A small dash of bitters adds depth and complexity to a drink, enlivening an otherwise flat combination. They’re used to accent a cocktail, not to dominate it. (Well, with some exceptions. We’ll get to those later.)
So back to that Old Fashioned. This drink will come out differently depending on where you order it. Sometimes it will have fruit muddled into it. Sometimes it will be topped with soda. On one memorable occasion, I watched a bartender add grenadine, soda, and a squeeze of lemon to mine, with nary a dash of bitters in sight (not recommended). Personally, I like the minimalist approach:
2 oz. spirit
1/4 oz. rich simple syrup or a sugar cube
2 dashes bitters
Unmuddled fruit for garnish
The spirit is typically bourbon or rye, the bitters typically Angostura (the most widely available bitters, the ones with the yellow cap and the oversized label). If you’re using a sugar cube, you’ll need to muddle it with the bitters and dissolve the sugar in the spirit before adding ice. A “dash” is a subjective thing; it’s more than a drop, though, so don’t just tilt the bottle into the mixing glass. Give it a quick downward motion to force out some of the liquid. For the fruit, a cherry or orange zest works great.
The fun thing about this drink is that you can try all sorts of different combinations of spirit and bitters to see how they work together. Try tequila with Angostura and Peychaud’s, for example. With the number of spirits and bitters commercially available today, the possibilities are endless.
If you’re stocking your home bar with bitters for the first time, you’ll probably want to get at least one bottle of aromatic bitters like Angostura and one bottle of orange bitters, the latter of which is called for in many gin drinks. Peychaud’s is great for Scotch and essential in classic New Orleans cocktails like the Sazerac.
These three will cover most of the recipes one comes across, but we’re fortunate to have a huge variety of new bitters appearing on the market.

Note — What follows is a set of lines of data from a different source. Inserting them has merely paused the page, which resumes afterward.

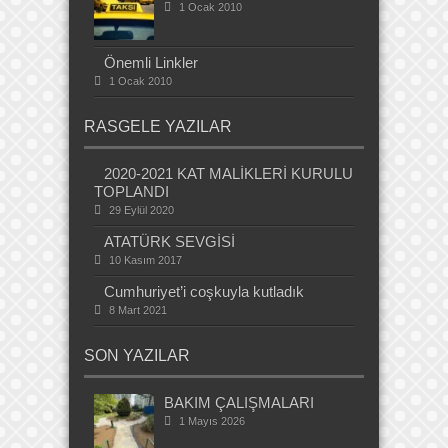
1 Ocak 2010
Önemli Linkler
1 Ocak 2010
RASGELE YAZILAR
2020-2021 KAT MALİKLERİ KURULU
TOPLANDI
29 Eylül 2020
ATATÜRK SEVGİSİ
10 Kasım 2017
Cumhuriyet’i coşkuyla kutladık
8 Mart 2021
SON YAZILAR
BAKIM ÇALIŞMALARI
1 Mayıs 2026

Rhubarb, lavender, and even Jamaican Jerk are just a few of the innovative bitters available to the modern mixologist. A dash or two of these can be just what’s needed to tie a drink together.
As an example, this next drink, the Mexican Train, is one bartender Dave Shenaut and I came up with while mixing cocktails with Ilegal Mezcal. It’s a play on the Tipperary, a classic cocktail made with Irish whiskey, sweet vermouth, and herbal Chartreuse liqueur. In our version a couple of dashes of spicy mole bitters complete the recipe by pairing the Chartreuse with chocolate. We used housemade bitters, but the commercially available Xocolatl bitters from Bittermens work well, too:
The Mexican Train
2 oz. mezcal
3/4 oz. sweet vermouth
1/4 oz. green Chartreuse
2 dashes mole bitters
Stir over ice and strain into a chilled cocktail glass. If using a particularly strong mezcal, consider adding a little more vermouth.
Bartenders being bartenders, it was inevitable that they’d take bitters beyond their use as a mere accent in cocktails. Some have been known to go so far as downing straight shots of Angostura, which is actually better than it sounds. The Peypal from Portland bartender Neil Kopplin isn’t quite that extreme, but it shows how bitters can be used to good effect in larger quantities:
1 oz. Peychaud’s bitters
1 oz. rye whiskey
1 oz. blanc or dry vermouth
1 tsp. rich simple syrup
1 tsp. absinthe
Stir with ice, strain into a cocktail glass, and garnish with a lemon zest. I especially like this with Dolin Blanc, a sweet white vermouth.
Thanks to the recent resurgence of craft cocktails, consumers now have an incredible array of bitters to choose from. Add a few bottles to your home bar and and you’ll have an inexpensive, long-lasting ingredient that will take your drinks to the next level.